What this task involves:
Translate this sentence from the ozone proposal below into French: "Depletion of stratospheric ozone in polar regions has greatly enhanced harmful UV radiation in the affected areas at times of the year when ecosystems are vulnerable."

Exercise passage:
Full Proposals for International Polar Year 2007-2008 Activities

Proposed IPY Activity Details

1.0 PROPOSER INFORMATION

(Activity ID No: 99)

1.1 Title of Activity
Ozone layer and UV radiation in a changing climate evaluated during IPY

1.2 Short Form Title of Proposed Activity
ORACLE-O3

1.3 Activity Leader Details
Peter von der Gathen
Alfred Wegener Institute for Polar and Marine Research
Germany

1.4 Lead International Organisation(s) (if applicable)
NULL
NULL
NULL
NULL

1.5 Other Countries involved in the activity
Denmark
Argentina
Australia
Austria
Belgium
Canada
Czechia
Finland
France
Greece
Iceland
Italy
Japan
New Zealand
Norway
Poland

1.6 Expression of Intent ID #'s brought together in this proposed activity
542, 566, 28, 222, 312, 322, 371, 425, 438, 720, 808, 833, 919, 923, 1166, 1252

1.7 Location of Field Activities
Bipolar

1.8 Which IPY themes are addressed
1. Current state of the environment
2. Change in the polar regions
3. Polar-global linkages/tele-connections
4. Exploring new frontiers
5. The polar regions as vantage points
6. The human dimension in polar regions

1.9 What is the main IPY target addressed by this activity
1. Natural or social science

2.0 SUMMARY OF THE ACTIVITY

The depletion of the polar ozone layer is one of the strongest anthropogenic signals in the earth system. The IPY will approximately take place during the period of peak concentrations of man-made ozone depleting substances in the region of the ozone layer. It is also the time when potential effects from climate change, e.g. changes in temperature, water vapour abundances, and/or circulation, might begin to manifest in the stratosphere and influence ozone recovery. In April 2005, nearly eighteen years after the signing of the Montreal Protocol (MP), ozone loss is as severe as ever over the Arctic, and the timing and extent of ozone recovery is uncertain. Depletion of stratospheric ozone in polar regions has greatly enhanced harmful UV radiation in the affected areas at times of the year when ecosystems are vulnerable. The state of the polar stratosphere, and its future development will be, therefore, a major source of concern, both for circumpolar communities and people living at lower latitudes in the International Polar Year (IPY) and for decades thereafter. The project will be divided into seven main activities: 1) ozone loss (detection and impact on UV radiation, 2) PSC (polar stratospheric clouds) and cirrus, 3) atmospheric chemistry, 4) UV radiation, 5) ozone and climate change and feedback, 6) data management, and 7) education, outreach and communication.

(Data extracted from a collection)
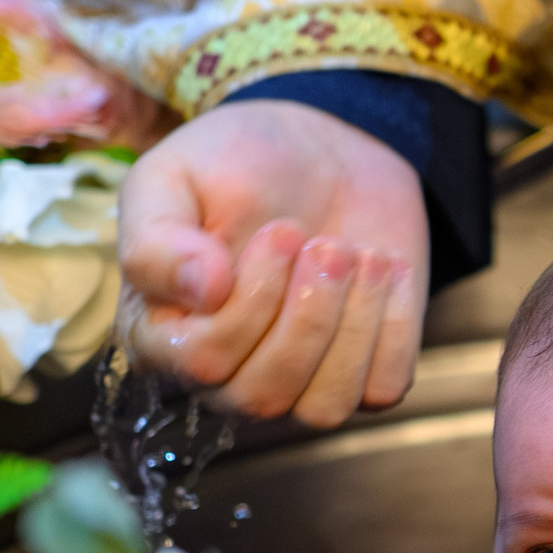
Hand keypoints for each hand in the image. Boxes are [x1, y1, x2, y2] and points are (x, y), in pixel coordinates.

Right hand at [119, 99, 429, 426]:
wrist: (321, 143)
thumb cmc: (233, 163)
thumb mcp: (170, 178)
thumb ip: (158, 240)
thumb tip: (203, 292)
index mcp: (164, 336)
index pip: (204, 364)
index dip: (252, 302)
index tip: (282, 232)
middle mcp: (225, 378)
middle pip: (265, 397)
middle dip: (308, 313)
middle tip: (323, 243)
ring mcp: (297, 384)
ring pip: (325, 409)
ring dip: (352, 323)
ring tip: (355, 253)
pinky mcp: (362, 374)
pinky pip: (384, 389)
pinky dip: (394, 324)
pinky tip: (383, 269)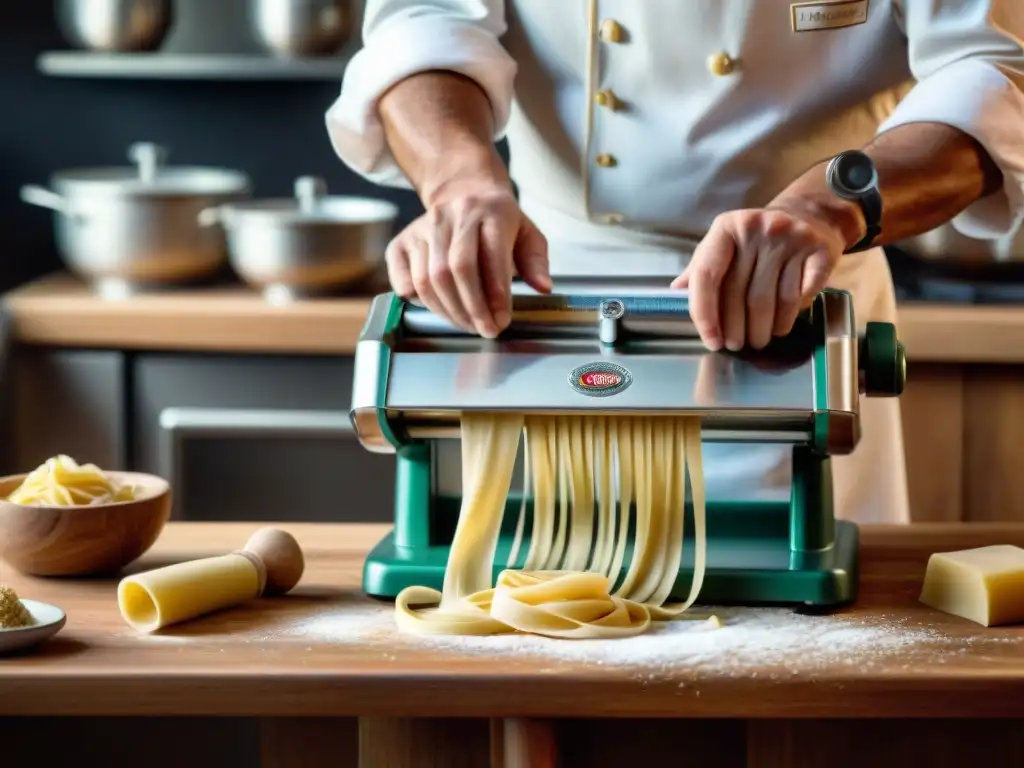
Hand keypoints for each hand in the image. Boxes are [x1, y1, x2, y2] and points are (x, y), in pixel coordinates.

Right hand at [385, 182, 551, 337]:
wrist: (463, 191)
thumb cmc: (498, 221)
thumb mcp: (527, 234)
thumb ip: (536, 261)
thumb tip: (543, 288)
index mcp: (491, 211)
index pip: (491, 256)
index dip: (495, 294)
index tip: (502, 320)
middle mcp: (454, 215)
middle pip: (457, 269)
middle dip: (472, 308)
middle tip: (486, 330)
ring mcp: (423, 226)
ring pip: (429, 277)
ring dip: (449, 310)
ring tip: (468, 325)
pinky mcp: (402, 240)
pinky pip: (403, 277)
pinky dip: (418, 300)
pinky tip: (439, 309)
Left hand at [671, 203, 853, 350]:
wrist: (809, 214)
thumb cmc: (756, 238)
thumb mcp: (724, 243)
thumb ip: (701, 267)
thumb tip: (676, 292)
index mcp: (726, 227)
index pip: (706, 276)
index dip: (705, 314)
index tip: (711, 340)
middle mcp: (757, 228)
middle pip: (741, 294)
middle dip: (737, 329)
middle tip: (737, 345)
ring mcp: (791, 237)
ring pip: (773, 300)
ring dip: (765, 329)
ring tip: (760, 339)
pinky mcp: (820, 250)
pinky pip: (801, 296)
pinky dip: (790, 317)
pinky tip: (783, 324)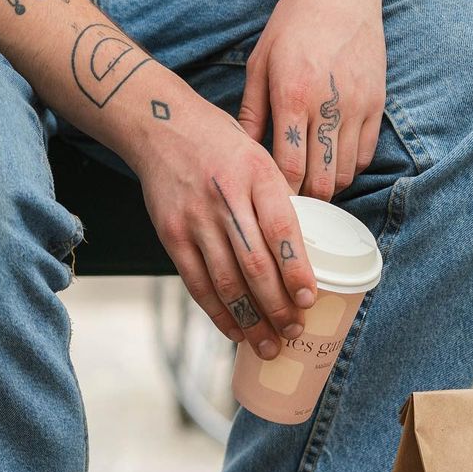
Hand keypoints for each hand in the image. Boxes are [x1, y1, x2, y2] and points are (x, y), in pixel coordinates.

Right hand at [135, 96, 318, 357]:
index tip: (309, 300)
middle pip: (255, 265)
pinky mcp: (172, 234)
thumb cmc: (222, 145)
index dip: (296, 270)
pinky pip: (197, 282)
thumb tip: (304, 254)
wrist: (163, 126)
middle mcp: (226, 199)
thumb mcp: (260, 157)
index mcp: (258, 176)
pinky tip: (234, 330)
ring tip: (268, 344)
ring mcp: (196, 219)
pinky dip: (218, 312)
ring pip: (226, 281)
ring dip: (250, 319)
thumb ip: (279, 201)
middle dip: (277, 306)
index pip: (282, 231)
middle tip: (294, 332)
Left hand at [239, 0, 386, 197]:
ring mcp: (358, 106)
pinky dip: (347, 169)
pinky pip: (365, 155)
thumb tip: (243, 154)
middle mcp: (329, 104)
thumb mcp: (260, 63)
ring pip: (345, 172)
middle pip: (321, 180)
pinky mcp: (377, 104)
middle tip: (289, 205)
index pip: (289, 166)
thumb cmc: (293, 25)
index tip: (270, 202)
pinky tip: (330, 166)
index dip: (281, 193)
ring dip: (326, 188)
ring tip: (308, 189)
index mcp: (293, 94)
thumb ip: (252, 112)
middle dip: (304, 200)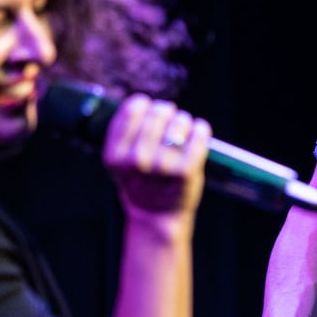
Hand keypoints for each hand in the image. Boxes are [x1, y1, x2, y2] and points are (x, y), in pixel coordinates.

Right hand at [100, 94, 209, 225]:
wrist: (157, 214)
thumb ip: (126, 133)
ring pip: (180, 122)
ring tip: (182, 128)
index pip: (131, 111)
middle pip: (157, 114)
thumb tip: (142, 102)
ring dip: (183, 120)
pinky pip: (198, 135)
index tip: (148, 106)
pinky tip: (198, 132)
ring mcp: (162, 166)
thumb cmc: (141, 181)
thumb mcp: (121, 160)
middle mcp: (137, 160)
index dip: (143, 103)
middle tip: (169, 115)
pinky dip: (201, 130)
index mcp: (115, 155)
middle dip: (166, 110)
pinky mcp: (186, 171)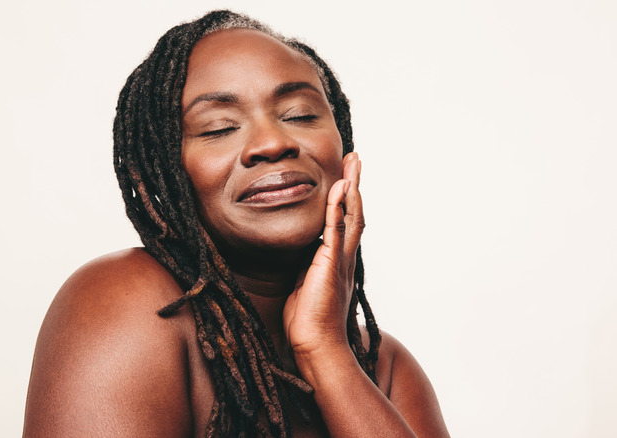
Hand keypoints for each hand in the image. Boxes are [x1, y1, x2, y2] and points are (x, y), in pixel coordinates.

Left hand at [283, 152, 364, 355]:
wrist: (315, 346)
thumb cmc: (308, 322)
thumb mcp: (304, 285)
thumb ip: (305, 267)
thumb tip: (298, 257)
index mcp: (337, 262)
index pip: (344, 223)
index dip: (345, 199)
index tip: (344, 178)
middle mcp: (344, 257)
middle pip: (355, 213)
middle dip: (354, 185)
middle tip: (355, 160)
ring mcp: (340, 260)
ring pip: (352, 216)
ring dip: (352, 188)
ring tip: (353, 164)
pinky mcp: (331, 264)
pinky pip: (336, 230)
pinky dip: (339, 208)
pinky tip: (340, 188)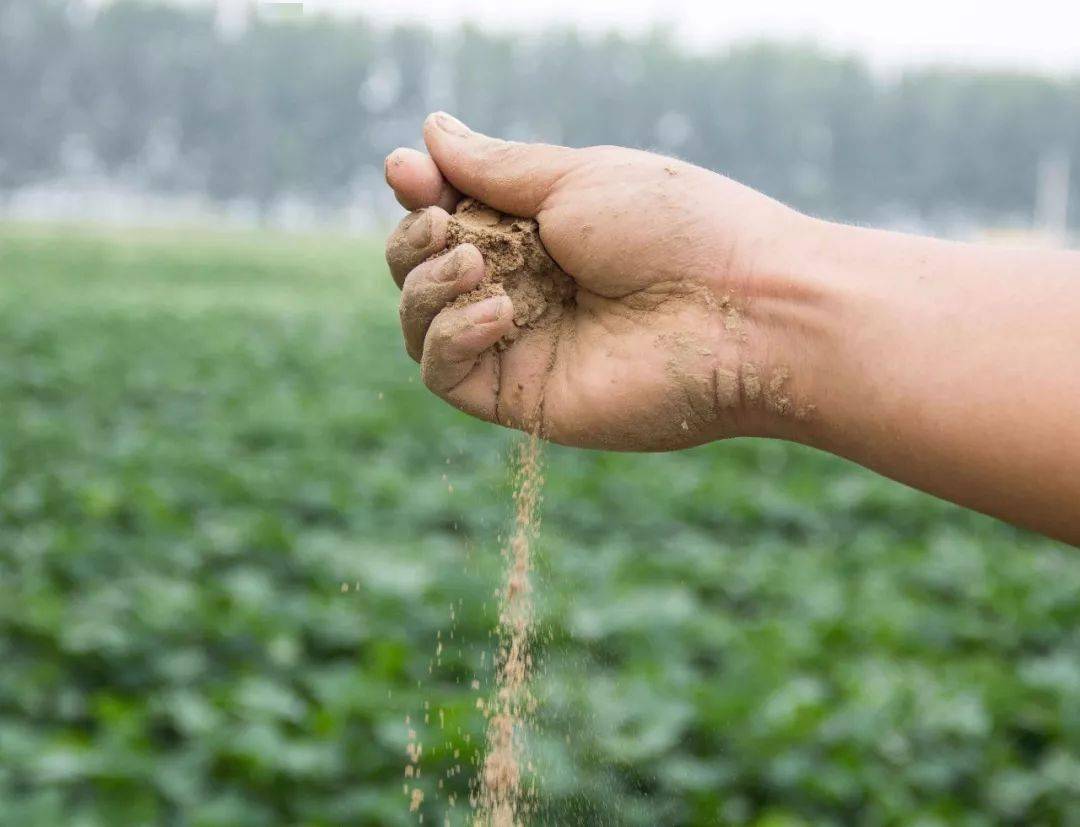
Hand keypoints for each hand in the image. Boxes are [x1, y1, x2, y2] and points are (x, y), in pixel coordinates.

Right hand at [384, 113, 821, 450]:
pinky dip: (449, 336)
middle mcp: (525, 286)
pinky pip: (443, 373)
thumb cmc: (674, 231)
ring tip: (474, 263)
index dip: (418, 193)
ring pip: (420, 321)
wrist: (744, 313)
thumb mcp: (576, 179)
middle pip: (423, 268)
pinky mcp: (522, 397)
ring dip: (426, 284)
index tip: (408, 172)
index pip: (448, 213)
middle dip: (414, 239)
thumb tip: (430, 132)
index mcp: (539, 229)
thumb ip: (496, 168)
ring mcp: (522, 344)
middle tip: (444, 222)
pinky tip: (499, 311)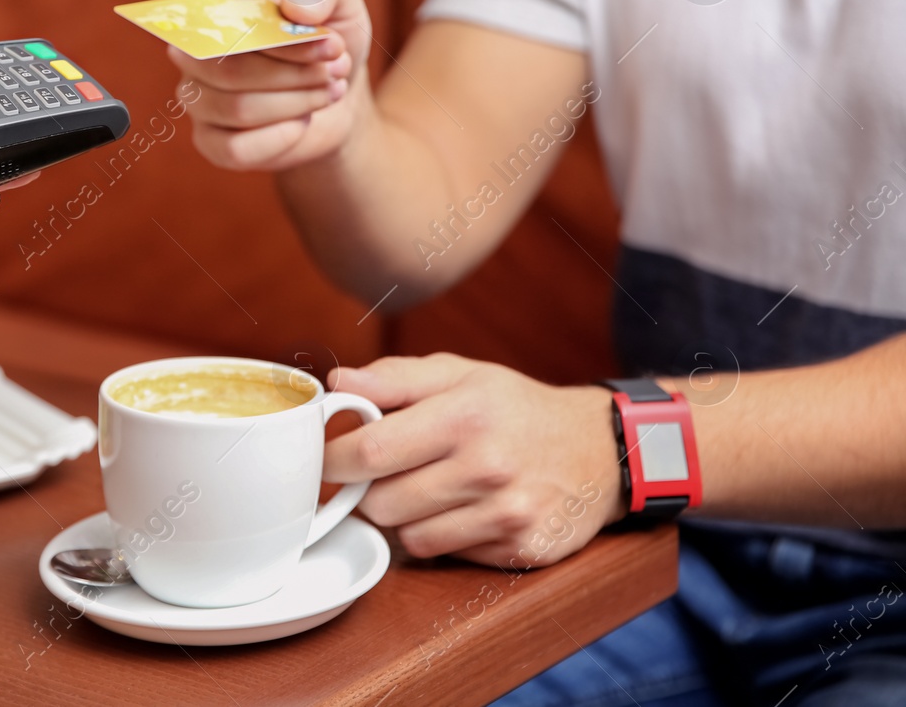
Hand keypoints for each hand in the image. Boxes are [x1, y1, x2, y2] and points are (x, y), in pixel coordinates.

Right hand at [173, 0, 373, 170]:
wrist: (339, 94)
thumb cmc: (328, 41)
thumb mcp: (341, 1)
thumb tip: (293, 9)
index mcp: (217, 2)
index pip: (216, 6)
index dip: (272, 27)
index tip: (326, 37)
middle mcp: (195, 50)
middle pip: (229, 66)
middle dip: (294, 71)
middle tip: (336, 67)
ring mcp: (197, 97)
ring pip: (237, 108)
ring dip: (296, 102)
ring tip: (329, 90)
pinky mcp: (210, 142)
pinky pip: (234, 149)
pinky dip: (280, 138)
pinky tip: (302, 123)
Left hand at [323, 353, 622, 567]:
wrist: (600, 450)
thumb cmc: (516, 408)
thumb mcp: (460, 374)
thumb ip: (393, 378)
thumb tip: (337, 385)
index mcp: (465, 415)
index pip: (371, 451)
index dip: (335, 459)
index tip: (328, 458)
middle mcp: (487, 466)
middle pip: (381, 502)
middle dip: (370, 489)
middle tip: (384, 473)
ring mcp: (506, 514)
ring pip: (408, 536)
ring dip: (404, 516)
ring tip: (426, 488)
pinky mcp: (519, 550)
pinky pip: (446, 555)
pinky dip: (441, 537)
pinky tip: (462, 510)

Response area:
L'appauvrissement de l'ozone stratosphérique dans les régions polaires a fortement accru le rayonnement UV nocif dans les zones touchées aux périodes de l'année où les écosystèmes sont vulnérables.